They had covered more than a mile, and the muscles in Balthus' sturdy arms were beginning to ache a little, when a cry rang shuddering from the woods whose blue shadows were deepening into purple.

Conan started convulsively, and Balthus almost let go the poles.

"A woman!" cried the younger man. "Great Mitra, a woman cried out then!"

"A settler's wife straying in the woods," snarled Conan, setting down his end of the lifter. "Looking for a cow, probably, and—stay here!"

He dived like a hunting wolf into the leafy wall. Balthus' hair bristled.

"Stay here alone with this corpse and a devil hiding in the woods?" he yelped. "I'm coming with you!"

And suiting action to words, he plunged after the Cimmerian. Conan glanced back at him, but made no objection, though he did not moderate his pace to accommodate the shorter legs of his companion. Balthus wasted his wind in swearing as the Cimmerian drew away from him again, like a phantom between the trees, and then Conan burst into a dim glade and halted crouching, lips snarling, sword lifted.

"What are we stopping for?" panted Balthus, dashing the sweat out of his eyes and gripping his short sword.

"That scream came from this glade, or near by," answered Conan. "I don't mistake the location of sounds, even in the woods. But where—"

Abruptly the sound rang out again—behind them; in the direction of the trail they had just quitted. It rose piercingly and pitifully, the cry of a woman in frantic terror—and then, shockingly, it changed to a yell of mocking laughter that might have burst from the lips of a fiend of lower Hell.

"What in Mitra's name—" Balthus' face was a pale blur in the gloom.

With a scorching oath Conan wheeled and dashed back the way he had come, and the Aquilonian stumbled bewilderedly after him. He blundered into the Cimmerian as the latter stopped dead, and rebounded from his brawny shoulders as though from an iron statue. Gasping from the impact, he heard Conan's breath hiss through his teeth. The Cimmerian seemed frozen in his tracks.

Looking over his shoulder, Balthus felt his hair stand up stiffly. Something was moving through the deep bushes that fringed the trail – something that neither walked nor flew, but seemed to glide like a serpent. But it was not a serpent. Its outlines were indistinct, but it was taller than a man, and not very bulky. It gave off a glimmer of weird light, like a faint blue flame. Indeed, the eery fire was the only tangible thing about it. It might have been an embodied flame moving with reason and purpose through the blackening woods.

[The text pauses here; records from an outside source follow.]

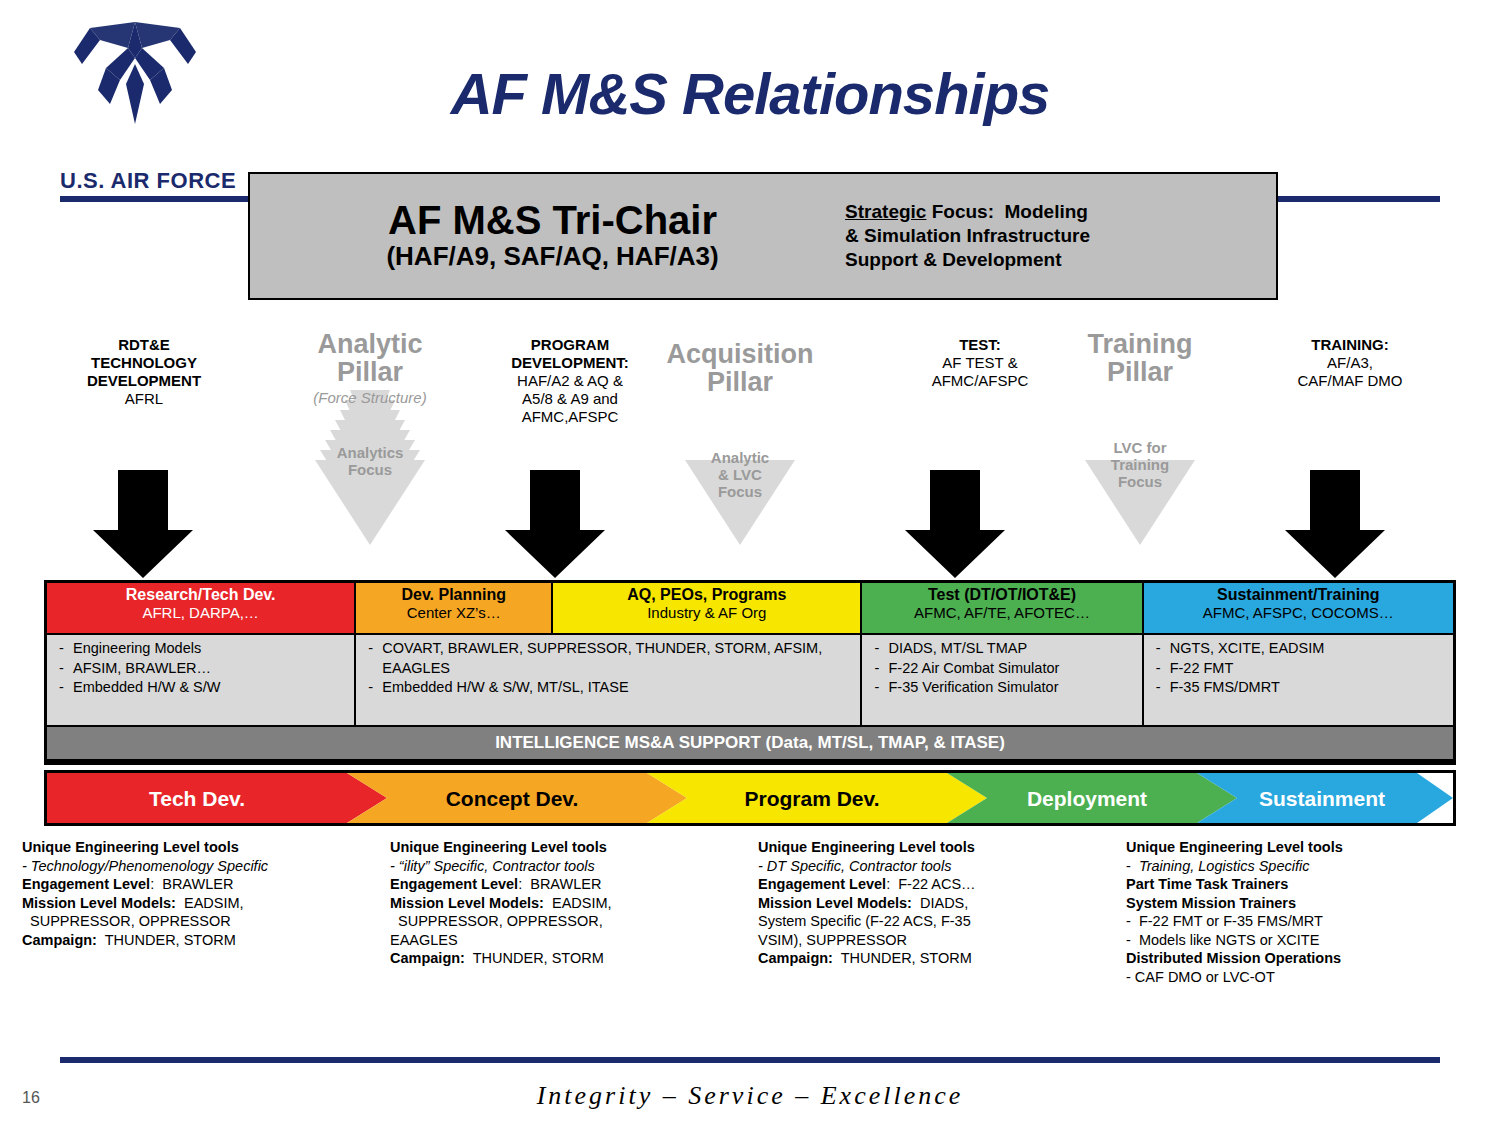AF M&S Relationships
U.S. AIR FORCE
AF M&S Tri-Chair
(HAF/A9, SAF/AQ, HAF/A3)
Strategic Focus: Modeling
& Simulation Infrastructure
Support & Development
Analytic
Pillar
(Force Structure)
Analytics
Focus
Acquisition
Pillar
Analytic
& LVC
Focus
Training
Pillar
LVC for
Training
Focus
RDT&E
TECHNOLOGY
DEVELOPMENT
AFRL
PROGRAM
DEVELOPMENT:
HAF/A2 & AQ &
A5/8 & A9 and
AFMC,AFSPC
TEST:
AF TEST &
AFMC/AFSPC
TRAINING:
AF/A3,
CAF/MAF DMO
Research/Tech Dev.
AFRL, DARPA,…
Dev. Planning
Center XZ’s…
AQ, PEOs, Programs
Industry & AF Org
Test (DT/OT/IOT&E)
AFMC, AF/TE, AFOTEC…
Sustainment/Training
AFMC, AFSPC, COCOMS…
Engineering Models
AFSIM, BRAWLER…
Embedded H/W & S/W
COVART, BRAWLER, SUPPRESSOR, THUNDER, STORM, AFSIM, EAAGLES
Embedded H/W & S/W, MT/SL, ITASE
DIADS, MT/SL TMAP
F-22 Air Combat Simulator
F-35 Verification Simulator
NGTS, XCITE, EADSIM
F-22 FMT
F-35 FMS/DMRT
INTELLIGENCE MS&A SUPPORT (Data, MT/SL, TMAP, & ITASE)
Tech Dev. Concept Dev. Program Dev. Deployment Sustainment
Unique Engineering Level tools
- Technology/Phenomenology Specific
Engagement Level: BRAWLER
Mission Level Models: EADSIM,
SUPPRESSOR, OPPRESSOR
Campaign: THUNDER, STORM
Unique Engineering Level tools
- “ility” Specific, Contractor tools
Engagement Level: BRAWLER
Mission Level Models: EADSIM,
SUPPRESSOR, OPPRESSOR,
EAAGLES
Campaign: THUNDER, STORM
Unique Engineering Level tools
- DT Specific, Contractor tools
Engagement Level: F-22 ACS…
Mission Level Models: DIADS,
System Specific (F-22 ACS, F-35
VSIM), SUPPRESSOR
Campaign: THUNDER, STORM
Unique Engineering Level tools
- Training, Logistics Specific Part Time Task Trainers
System Mission Trainers
- F-22 FMT or F-35 FMS/MRT - Models like NGTS or XCITE Distributed Mission Operations
- CAF DMO or LVC-OT
Integrity – Service – Excellence
16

Conan snarled a savage curse and hurled his ax with ferocious will. But the thing glided on without altering its course. Indeed it was only a few instants' fleeting glimpse they had of it—a tall, shadowy thing of misty flame floating through the thickets. Then it was gone, and the forest crouched in breathless stillness.

With a snarl Conan plunged through the intervening foliage and into the trail. His profanity, as Balthus floundered after him, was lurid and impassioned. The Cimmerian was standing over the litter on which lay the body of Tiberias. And that body no longer possessed a head.

"Tricked us with its damnable caterwauling!" raved Conan, swinging his great sword about his head in his wrath. "I might have known! I might have guessed a trick! Now there'll be five heads to decorate Zogar's altar."

"But what thing is it that can cry like a woman and laugh like a devil, and shines like witch-fire as it glides through the trees?" gasped Balthus, mopping the sweat from his pale face.

"A swamp devil," responded Conan morosely. "Grab those poles. We'll take in the body, anyway. At least our load's a bit lighter."

With which grim philosophy he gripped the leathery loop and stalked down the trail.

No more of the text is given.